– Где вы играли?
– Где я играл? С пуримшпилерами[42] я играл, то есть я и теперь играю в праздник «пурим»[43] . А ну-ка, пусть кто-нибудь сыграет Амана так, как я.
Разбойничьи глаза Хаим-Ицика загорелись. Но директор Гецл бен-Гецл прервал его:
– Может быть. Очень может быть. Ну, а с вашим пузом что будет?
Хаим-Ицик бросил взгляд на свой толстый живот и короткие ноги:
– Что же? Я перетяну живот, зашнуруюсь. Думаете, я так уж ничего не понимаю? Я видел у вас за кулисами то же, что и у наших пуримшпилеров.
Директор Гецл бен-Гецл был шокирован: его театр смеют сравнивать с пуримшпилерами! И он прервал папиросника:
– А что вы сделаете со своим произношением?
– Мне кажется, у меня произношение не хуже, чем у других.
– Вам только так кажется. Вы ведь свистите, когда разговариваете.
– Кто свистит? Я свищу?
– А кто же свистит? Я?..
– Вы просто придираетесь. – Папиросник поднялся. Лицо его побагровело. – Ну что ж, будьте здоровы и счастливы! Раз я для вас не актер, то и сестра моя для вас не актриса.
Что было делать? Директор Гецл бен-Гецл горел желанием заполучить сестру папиросника в актрисы и в конце концов вынужден был взять с нею в театр и ее брата. Хлопот с ними обоими был, как говорят, полон рот. Но если Генриетта не обнаруживала особого таланта, да и голос у нее был не бог весть какой, зато она обладала хотя бы «великолепной талией и величественной фигурой». Но что было делать с таким чурбаном, как этот папиросник? Если бы он хоть согласился быть статистом, истуканом в театре, черт с ним. Ради его сестры ему стоило бы платить каких-нибудь десять гульденов в неделю. Но, как на беду, его тянуло на передний план, на авансцену, на самые трагические роли. Чего, однако, не сделаешь ради хлеба насущного? Дела Гецл бен-Гецла за последнее время сильно пошатнулись. Публика не ходила в театр, хоть силком ее тащи. И если такая актриса, как Генриетта Швалб «с такой великолепной талией и величественной фигурой» не поправит дела, значит, нет бога на свете…
Так сказал себе Гецл бен-Гецл и выпустил афишу, возвещавшую, что «в скором времени приезжает знаменитая певица из Буэнос-Айреса, очаровавшая весь мир своей фигурой…»
Имя Генриетты Швалб он до поры до времени считал неудобным поместить в афишах из-за ее брата, который еще вчера разносил папиросы по городу. А город Буэнос-Айрес он назвал просто потому, что о более отдаленных городах не слыхал.
Одновременно принялись за Генриетту, силясь сделать из нее актрису и певицу: разучивали с ней роли, выучили петь несколько убогих песенок да пару двусмысленных куплетов, а главное, научили ее одеваться так, чтобы она одновременно была и одета и не одета, голая и не голая… Когда ее, наконец, выпустили на сцену, она произвела такой фурор, что с галерки выкрикивали: «Ласточка»[44] , «Пташечка», «Кошечка», «Котеночек» и тому подобные ласкательные словечки. Директор Гецл бен-Гецл был в неописуемом восторге – захлебывался от счастья.

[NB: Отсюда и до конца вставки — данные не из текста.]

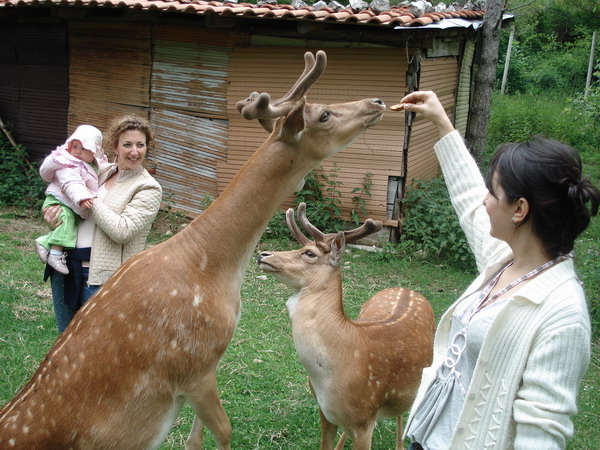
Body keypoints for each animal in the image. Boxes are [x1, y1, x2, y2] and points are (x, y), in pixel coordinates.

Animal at [0, 51, 384, 448]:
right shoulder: (193, 365)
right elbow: (224, 431)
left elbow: (194, 439)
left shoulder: (209, 365)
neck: (214, 266)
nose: (377, 101)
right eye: (324, 114)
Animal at [255, 202, 434, 448]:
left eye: (309, 253)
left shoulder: (365, 418)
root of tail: (408, 290)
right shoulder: (324, 411)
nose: (262, 254)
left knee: (402, 411)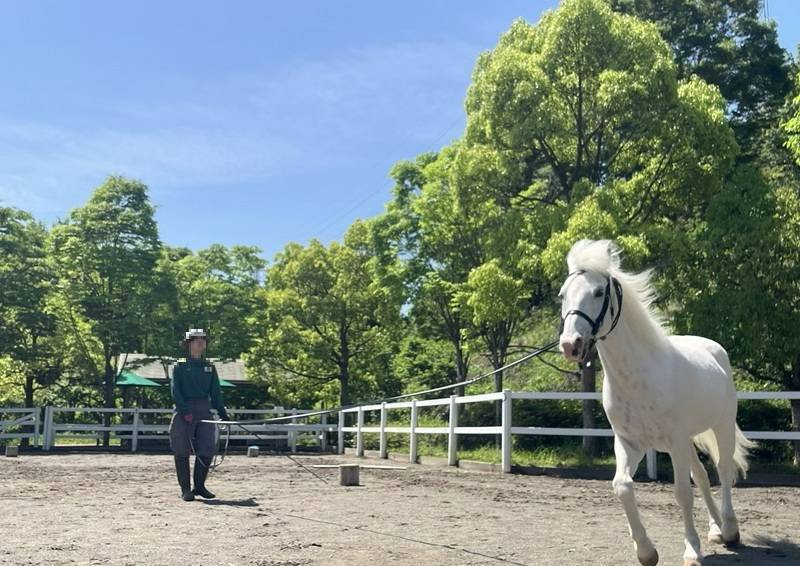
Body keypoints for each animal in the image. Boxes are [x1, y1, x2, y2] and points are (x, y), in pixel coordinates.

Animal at [557, 239, 755, 566]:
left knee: (723, 470)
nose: (570, 345)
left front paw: (691, 550)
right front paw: (646, 551)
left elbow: (682, 493)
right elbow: (622, 487)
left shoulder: (674, 442)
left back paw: (729, 530)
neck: (638, 377)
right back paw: (715, 529)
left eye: (598, 292)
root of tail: (714, 349)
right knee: (702, 476)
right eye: (563, 294)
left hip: (721, 426)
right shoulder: (630, 443)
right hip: (688, 440)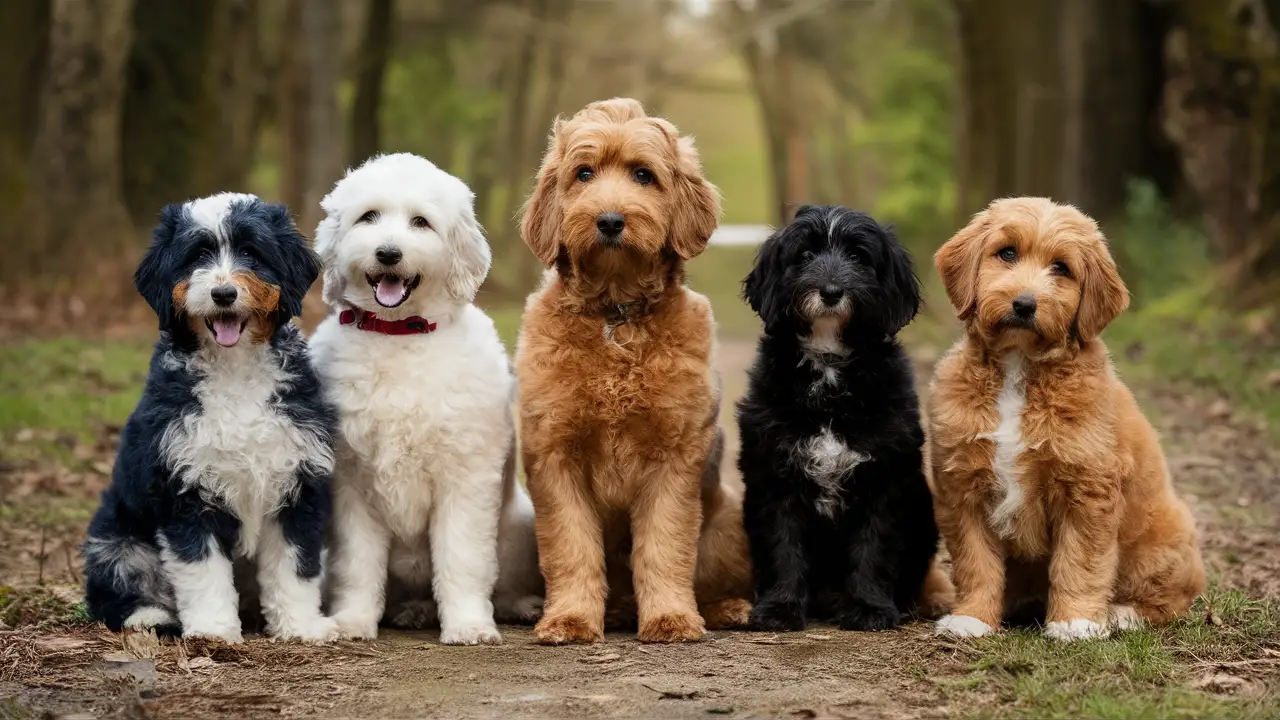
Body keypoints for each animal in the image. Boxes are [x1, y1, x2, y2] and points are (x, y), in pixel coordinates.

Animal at [79, 193, 340, 640]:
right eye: (197, 256)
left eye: (251, 252)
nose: (223, 294)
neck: (234, 371)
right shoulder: (184, 489)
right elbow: (202, 571)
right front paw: (214, 631)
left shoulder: (297, 484)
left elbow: (296, 566)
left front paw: (301, 626)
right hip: (115, 538)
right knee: (111, 592)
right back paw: (148, 616)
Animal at [314, 152, 545, 645]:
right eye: (369, 217)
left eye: (421, 222)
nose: (388, 253)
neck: (400, 334)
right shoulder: (350, 485)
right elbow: (357, 565)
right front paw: (353, 620)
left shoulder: (465, 478)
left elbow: (463, 559)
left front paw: (469, 625)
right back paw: (413, 610)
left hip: (519, 527)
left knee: (502, 581)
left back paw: (520, 605)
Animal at [514, 98, 752, 640]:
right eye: (583, 173)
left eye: (644, 174)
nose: (609, 220)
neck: (615, 318)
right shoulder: (555, 457)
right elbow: (571, 548)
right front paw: (570, 619)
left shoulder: (674, 459)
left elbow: (664, 547)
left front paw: (670, 618)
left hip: (729, 519)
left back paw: (727, 608)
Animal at [737, 204, 957, 630]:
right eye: (805, 254)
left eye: (858, 256)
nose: (831, 292)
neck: (829, 369)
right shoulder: (775, 476)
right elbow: (783, 545)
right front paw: (780, 607)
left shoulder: (886, 479)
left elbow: (874, 546)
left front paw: (870, 607)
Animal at [926, 194, 1203, 638]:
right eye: (1007, 253)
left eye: (1062, 268)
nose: (1024, 304)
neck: (1019, 370)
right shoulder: (963, 487)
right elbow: (975, 561)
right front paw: (973, 618)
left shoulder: (1087, 488)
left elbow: (1080, 562)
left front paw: (1075, 622)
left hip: (1160, 543)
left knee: (1173, 600)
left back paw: (1123, 613)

Зато ее брат Хаим-Ицик Швалб доставлял ему немало огорчений. «Это кощунство выпускать такого актера на сцену», – сказал Гецл бен-Гецл своей труппе, и все согласились с ним. Следует отметить, что они были не совсем правы: Хаим-Ицик работал в поте лица и знал свою роль назубок, слово в слово, тютелька в тютельку. Если же у него были каша во рту и речь выходила у него, как выражаются актеры «скомканной, как у теленка изо рта», так тому виною было только его произношение. Чем он виноват? Да и вообще все к нему придираются, – он, мол, не так стоит и не так ходит на сцене, как полагается. Чем он виноват, скажите на милость, что у него от природы такая походка? Зато он чувствует себя неотразимым в самых сильных трагических ролях.